The fourth quarter of 2016 started with no big surprises from U.S. economic data. We expect to see a moderate uptick in U.S. real GDP growth in the third and fourth quarter, following weak gains through the first half of the year. The first estimate of third quarter GDP is due out on Friday, October 28.

Labor data at the start of October continues to look good. Initial claims for unemployment insurance remained unchanged at 246,000 for the week ending October 8. Continuing claims decreased by 16,000 to hit 2,046,000 for the week ending October 1. We expect October payroll gains to moderately surpass September’s net gain of 156,000, reaching around 190,000 to 200,000.

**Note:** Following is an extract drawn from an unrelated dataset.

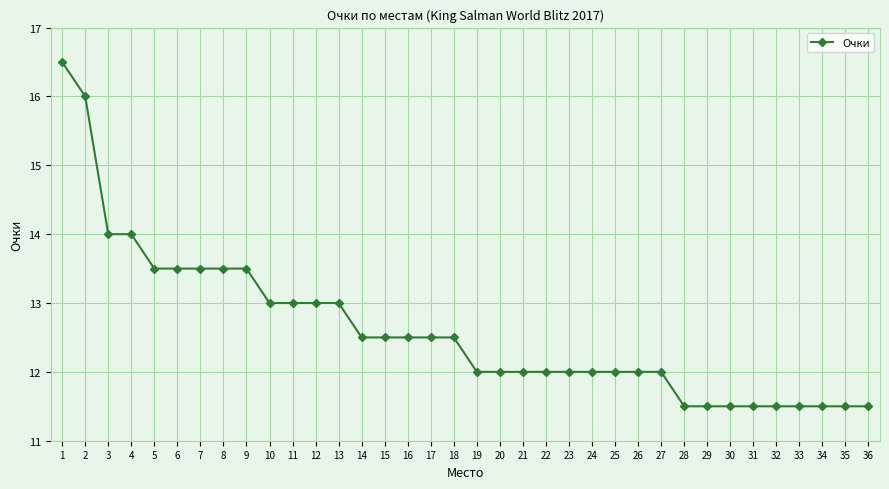

What is the ratio of the value at 2 to the value at 25?

1.3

Retail sales for September increased by 0.6 percent, boosted by stronger-than-expected auto sales. Ex-autos, retail sales gained 0.5 percent for the month. We look for auto sales to ease in the fourth quarter, from September’s 17.8 million unit rate.

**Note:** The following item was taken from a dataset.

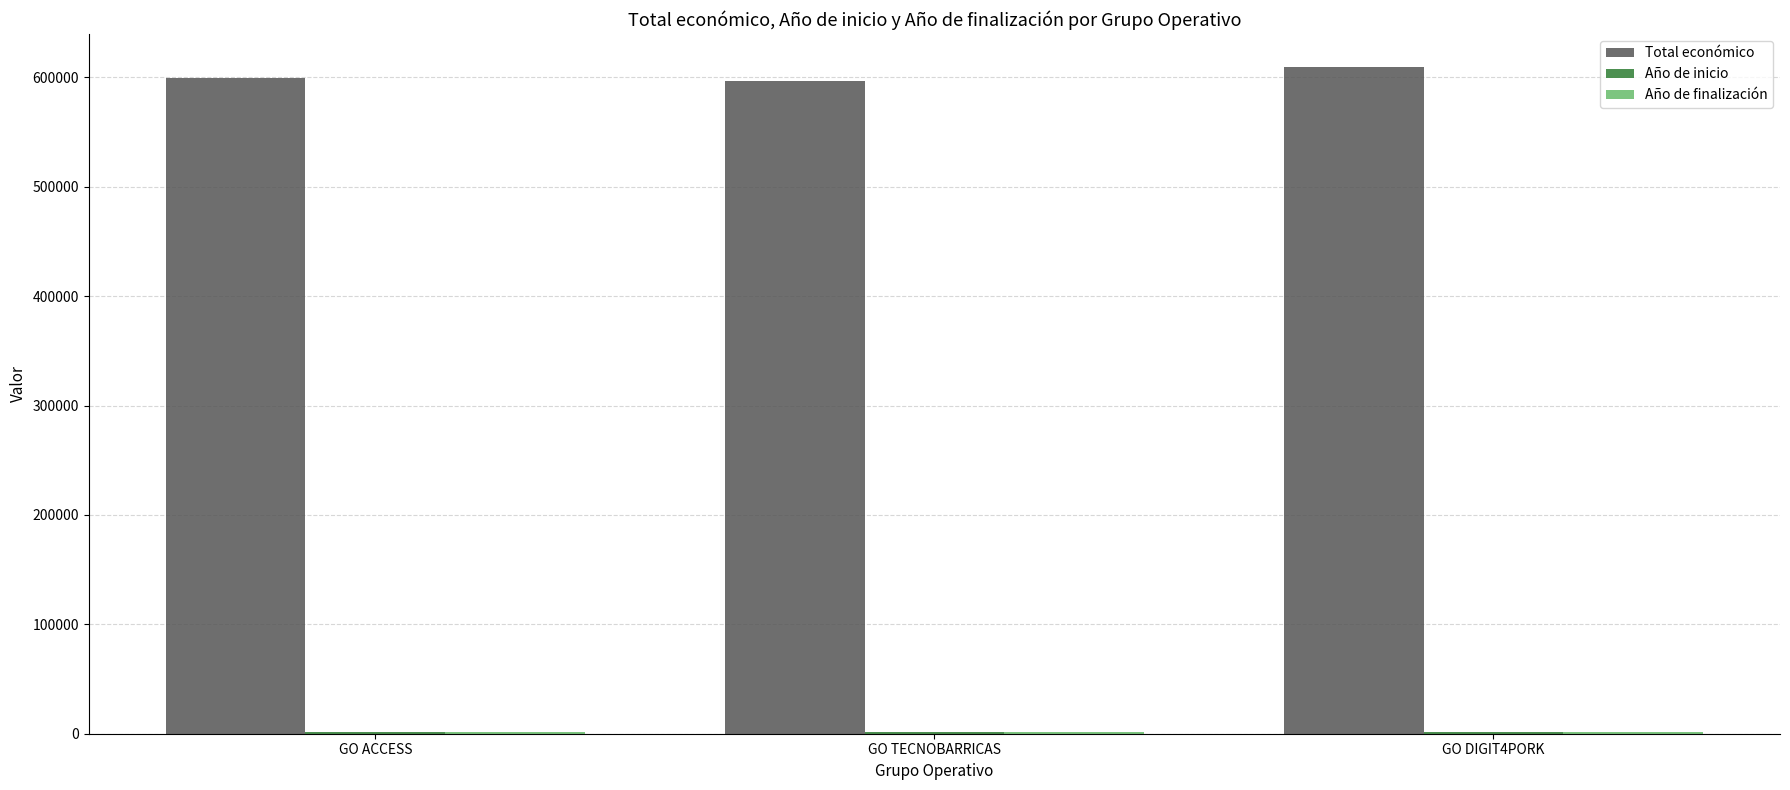

What is the maximum value shown in the chart?

609206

Producer prices for final demand gained 0.3 percent as energy prices increased. Over the previous 12 months, the PPI for final demand is up by just 0.7 percent. The core PPI for final demand (less food and energy) ticked up by 0.2 percent for the month and is up by 1.2 percent over the year.

The National Federation of Independent Business’s Index of Small Business Optimism dipped by 0.3 points to 94.1 in September. Fifty-eight percent of small businesses reported that they were hiring or trying to hire through the month. However, 48 percent reported few or no qualified applicants for their positions. Sales expectations improved for the month.

The minutes from the September 20/21 Federal Open Market Committee show a divergence of opinions within the Fed about labor market conditions. One group of FOMC participants held the view that labor markets could continue to absorb excess slack without stoking inflation. The other camp argued that labor market conditions could tighten well beyond normal levels, leading to inflationary wage gains and potentially requiring a more abrupt increase in the fed funds rate. The minutes reminded us that there were three dissenting voters against the policy announcement of keeping the fed funds rate range unchanged at the September meeting.

We continue to expect that the FOMC will once again vote to keep the fed funds rate steady at their upcoming November 1/2 meeting. There is no rule against raising rates then, but common sense argues for waiting until after the election.

By the December 13/14 FOMC meeting, the Fed will have the benefit of the October and November employment reports, plus two more months of inflation and other economic data.

We have two fed funds rate hikes built into our forecast for 2017, one occurring in June and the other in the following December. This is broadly consistent with the Fed’s “dot plot” of September 21.